• _PROBLEM STATEMENT_: Pull out each line below that contains the word "sadaļa", matching case exactly.

• _INPUT FOR THIS TASK_:
_ _ _ _ _ _ _

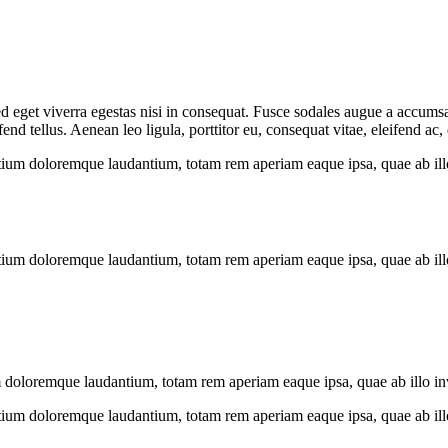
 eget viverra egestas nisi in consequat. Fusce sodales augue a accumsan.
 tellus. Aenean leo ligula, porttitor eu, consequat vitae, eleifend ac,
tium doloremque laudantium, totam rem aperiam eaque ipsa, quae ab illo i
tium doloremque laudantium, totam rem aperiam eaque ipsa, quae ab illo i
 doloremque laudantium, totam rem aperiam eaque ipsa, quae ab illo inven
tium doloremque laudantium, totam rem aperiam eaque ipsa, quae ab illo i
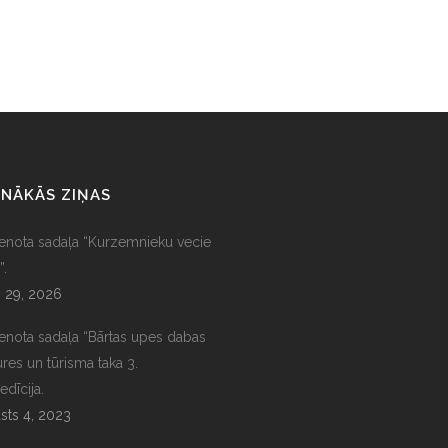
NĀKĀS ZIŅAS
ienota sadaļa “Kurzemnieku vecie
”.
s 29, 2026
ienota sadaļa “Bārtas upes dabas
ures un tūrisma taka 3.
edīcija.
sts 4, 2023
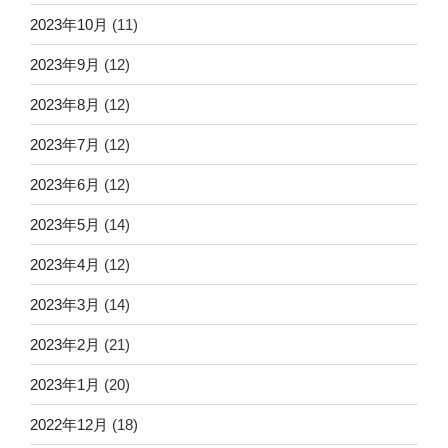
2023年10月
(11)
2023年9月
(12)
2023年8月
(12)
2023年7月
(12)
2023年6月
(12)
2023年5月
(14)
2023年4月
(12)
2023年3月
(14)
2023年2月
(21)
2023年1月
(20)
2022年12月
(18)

_ _ _ _ _ _ _

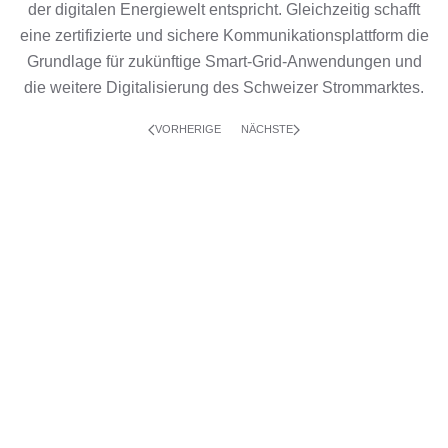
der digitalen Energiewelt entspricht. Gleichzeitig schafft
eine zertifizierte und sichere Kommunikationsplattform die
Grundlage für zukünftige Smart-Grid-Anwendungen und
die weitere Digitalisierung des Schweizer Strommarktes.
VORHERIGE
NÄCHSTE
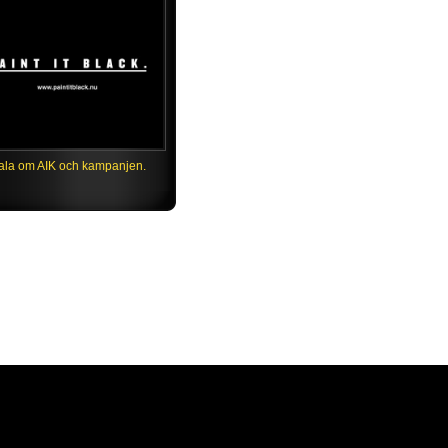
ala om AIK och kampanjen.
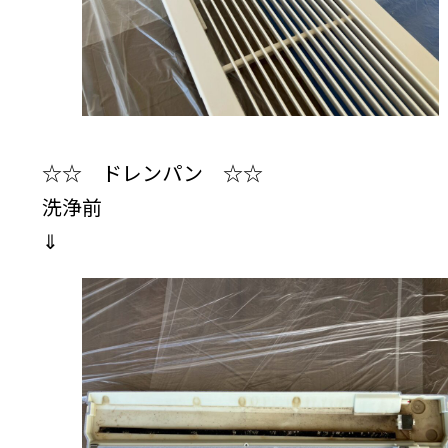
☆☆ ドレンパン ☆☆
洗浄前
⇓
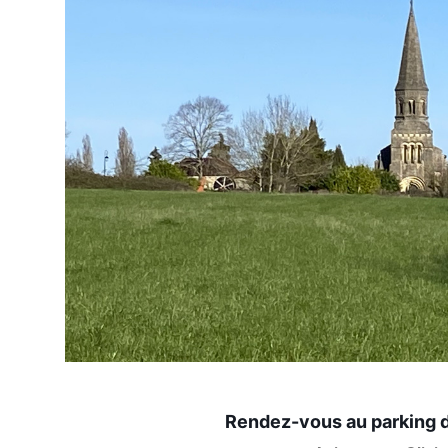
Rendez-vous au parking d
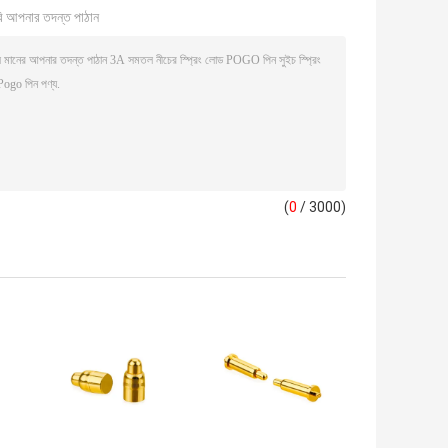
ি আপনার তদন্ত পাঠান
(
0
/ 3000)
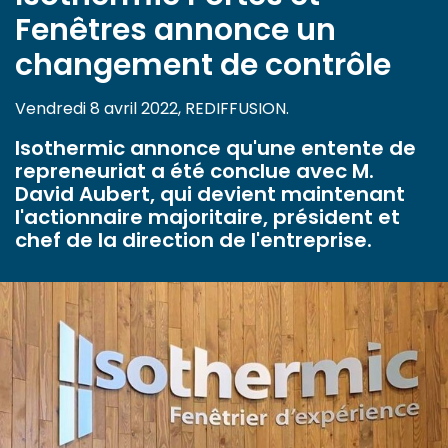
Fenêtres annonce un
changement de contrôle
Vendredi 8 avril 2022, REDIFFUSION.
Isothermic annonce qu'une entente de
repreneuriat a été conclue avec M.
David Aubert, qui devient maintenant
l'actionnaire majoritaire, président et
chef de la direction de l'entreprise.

_ _ _ _ _ _ _

• _EXPECTED ANSWER_:
ienota sadaļa “Kurzemnieku vecie
ienota sadaļa “Bārtas upes dabas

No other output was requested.